By looking at the prevalence in the survey and comparing how many people were already on TB treatment at the start of the study, the team could assess how good the local TB programme was at identifying TB and getting people on treatment. They found that the best case finding was in HIV-negative cases with smear-positive TB, about 67% of whom had already been diagnosed and placed on treatment. For people with HIV, only 36% of those with smear-positive TB and 19% with smear-negative TB were on treatment. However, this was better than the case finding of smear-negative TB in HIV-negative people — as only about 5% of those cases had been identified and put on treatment.
The team also calculated the mean number of days in the community between developing smear-positive TB or smear- negative TB and receiving TB treatment. Again, the HIV-negative smear-positive group received the best treatment, starting TB treatment within a mean of 87 days. For the people with HIV the mean wait for TB treatment is 240 days for smear-positive TB, and 479 days for smear-negative TB. But for the people without HIV and smear-negative TB, the mean number of days before TB treatment is 3414 days.
One possible explanation for this is that in the overall population, there was no correlation between any individual symptom or combined symptom score against laboratory confirmed disease (not even the classic coughing for more than 21 days).

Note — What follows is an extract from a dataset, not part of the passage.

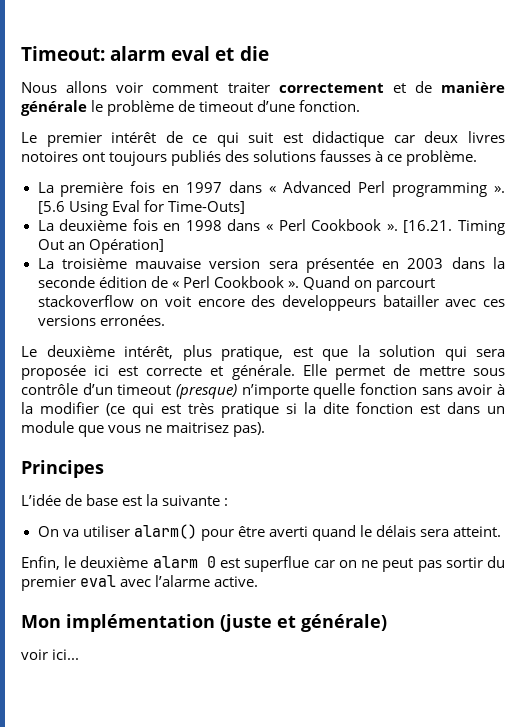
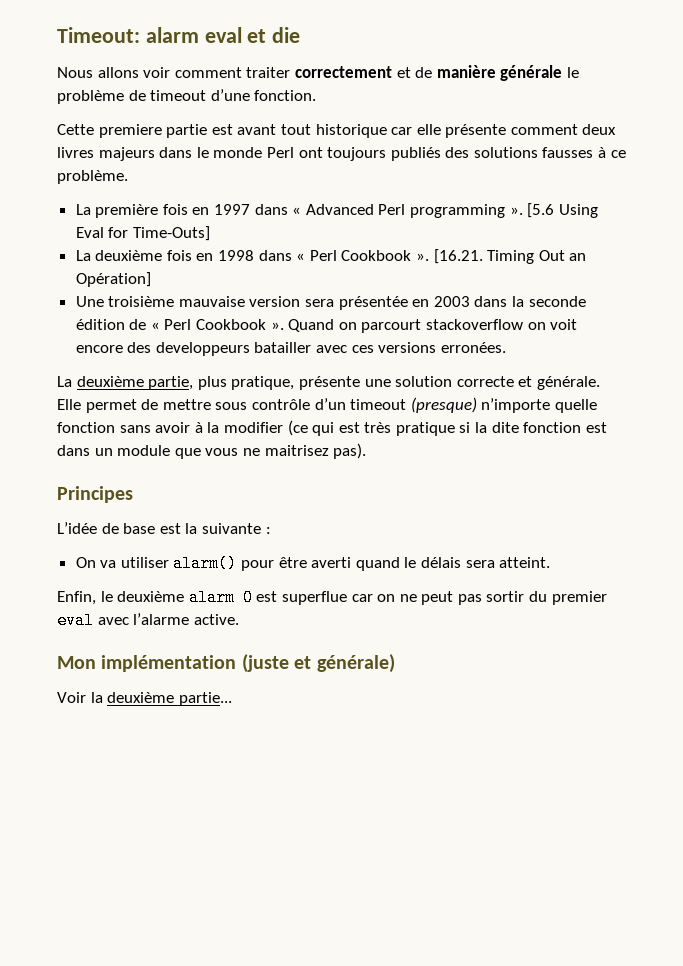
[21,131,505,147] [21,151,78,162] Le premier intérêt de ce qui suit est didactique car deux livres notoires -> [57,124,617,138] [57,147,294,161] Cette premiere partie est avant tout historique car elle présente comment deux livres majeurs dans le monde Perl
[37,258,54,269] La -> [75,296,104,307] Une
[21,345,505,361] [21,365,138,380] Le deuxième intérêt, plus pratique, est que la solution qui sera proposée ici est -> [57,376,453,390] La deuxième partie, plus pratique, présente une solution
[21,649,80,660] voir ici... -> [57,692,232,706] Voir la deuxième partie...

Smear-negative TB without symptoms is less likely to be detected in people without TB than in people with TB who may have other symptoms which lead them to seek clinical evaluation.
“Case finding needs to be improved, particularly among the smear-positives,” concluded Dr Bekker. “In addition, the importance of this group of HIV-negative people with TB needs to be further elucidated.”
In the question and answer session, she said that they had plans to look into the group further. She said that they referred these patients to the local TB clinic but only five had actually gone in for treatment. “We need to see the natural history in these patients. Do they move on to smear positivity?” She said that symptoms don’t seem to be a problem, but feared that they may serve as a reservoir for infection which could be enhanced by the highly susceptible HIV population.
Bekker L-G et al. Prevalence of HIV and undiagnosed tuberculosis in a peri-urban community in South Africa. Thirteenth Conference on Retroviruses and Opportunistic Infections, Denver, abstract 69, 2006.